**Items from a dataset**
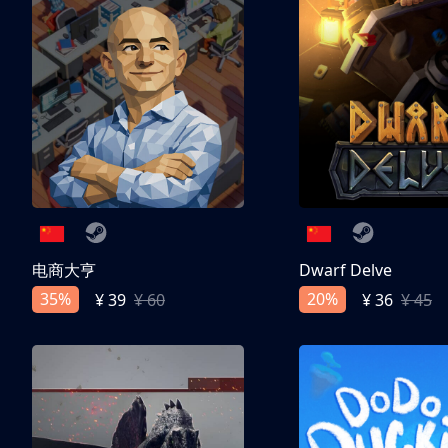
电商大亨
Dwarf Delve
35%
20%
¥ 39
¥ 60
¥ 36
¥ 45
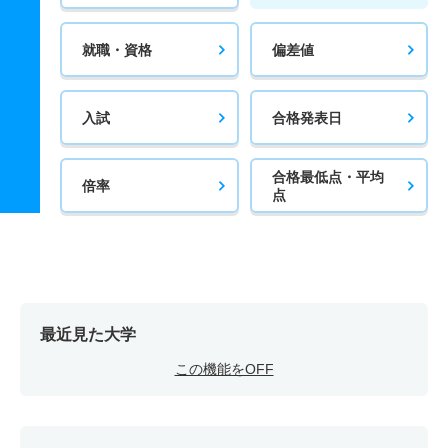
就職・資格
偏差値
入試
合格発表日
合格最低点・平均
倍率
点
最近見た大学
この機能をOFF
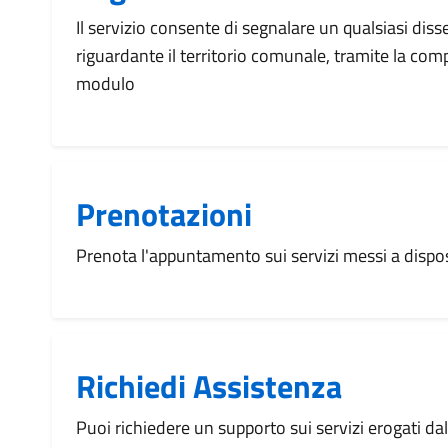
Il servizio consente di segnalare un qualsiasi dis
riguardante il territorio comunale, tramite la com
modulo
Prenotazioni
Prenota l'appuntamento sui servizi messi a disp
Richiedi Assistenza
Puoi richiedere un supporto sui servizi erogati d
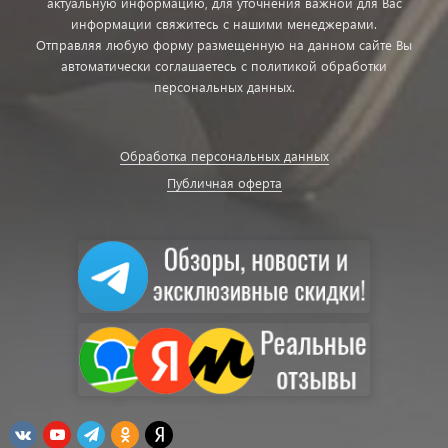
актуальную информацию, для уточнения важной для Вас
информации свяжитесь с нашими менеджерами.
Отправляя любую форму размещенную на данном сайте Вы
автоматически соглашаетесь с политикой обработки
персональных данных.
Обработка персональных данных
Публичная оферта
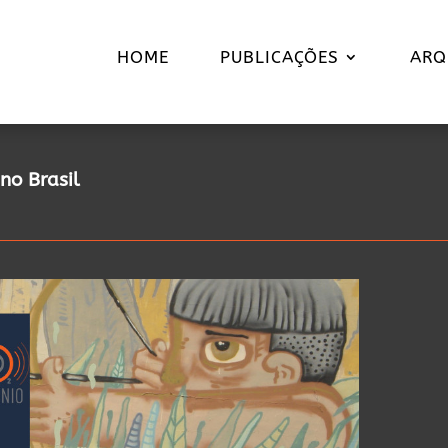
HOME
PUBLICAÇÕES
ARQ
no Brasil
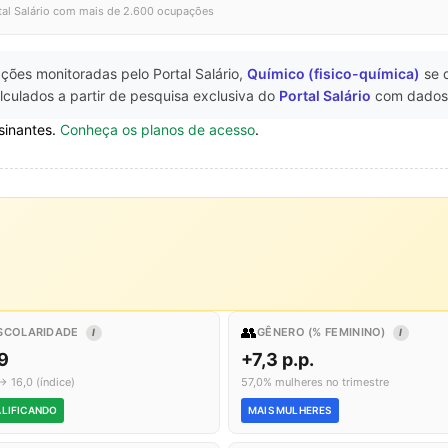
tal Salário com mais de 2.600 ocupações
ções monitoradas pelo Portal Salário,
Químico (fisico-química)
se 
lculados a partir de pesquisa exclusiva do
Portal Salário
com dados
sinantes.
Conheça os planos de acesso
.
👥
SCOLARIDADE
GÊNERO (% FEMININO)
I
I
9
+7,3 p.p.
→ 16,0 (índice)
57,0% mulheres no trimestre
LIFICANDO
MAIS MULHERES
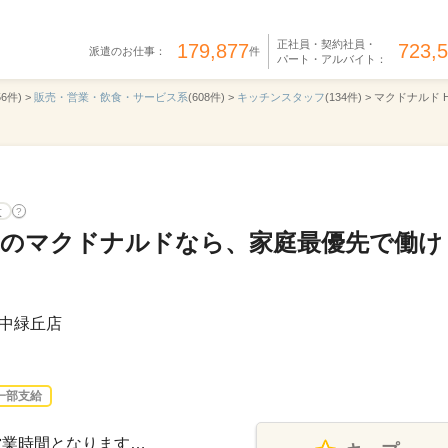
正社員・契約社員・
179,877
723,
派遣のお仕事：
件
パート・アルバイト：
56件) >
販売・営業・飲食・サービス系
(608件) >
キッチンスタッフ
(134件) >
マクドナルド H
意
?
OKのマクドナルドなら、家庭最優先で働け
中緑丘店
一部支給
は営業時間となります…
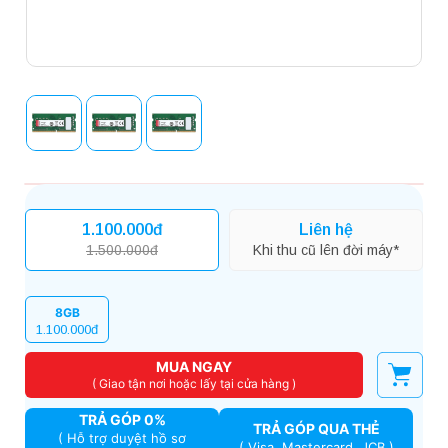
1.100.000đ
Liên hệ
1.500.000đ
Khi thu cũ lên đời máy*
8GB
1.100.000đ
MUA NGAY
( Giao tận nơi hoặc lấy tại cửa hàng )
TRẢ GÓP 0%
TRẢ GÓP QUA THẺ
( Hỗ trợ duyệt hồ sơ
( Visa, Mastercard, JCB )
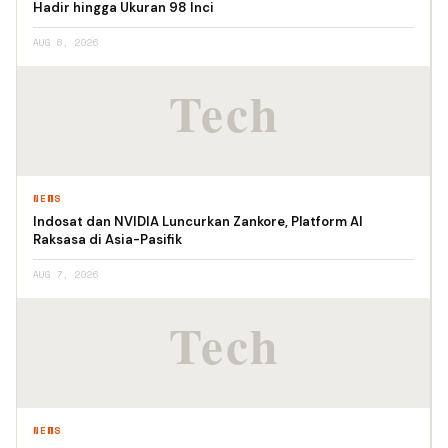
Hadir hingga Ukuran 98 Inci
AUG 6, 2026
NEWS
Indosat dan NVIDIA Luncurkan Zankore, Platform AI
Raksasa di Asia-Pasifik
AUG 7, 2026
NEWS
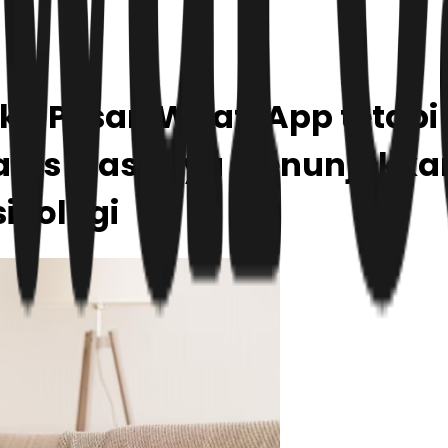
a Pesan WhatsApp tetapi
las Biasanya Menunjukka
sikologi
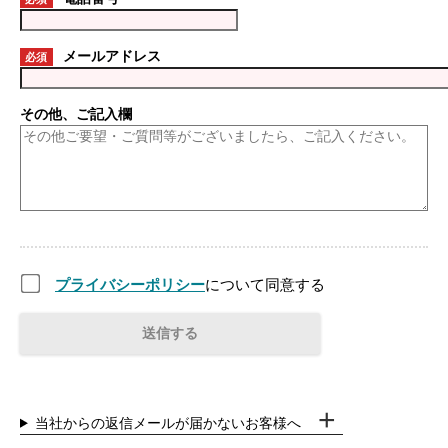
メールアドレス
必須
その他、ご記入欄
プライバシーポリシー
について同意する
当社からの返信メールが届かないお客様へ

**AIM OF THE EXERCISE**
From the data above, copy out every line with the string "Salário" in it.

**TASK SOLUTION**
tal Salário com mais de 2.600 ocupações
ções monitoradas pelo Portal Salário,
Portal Salário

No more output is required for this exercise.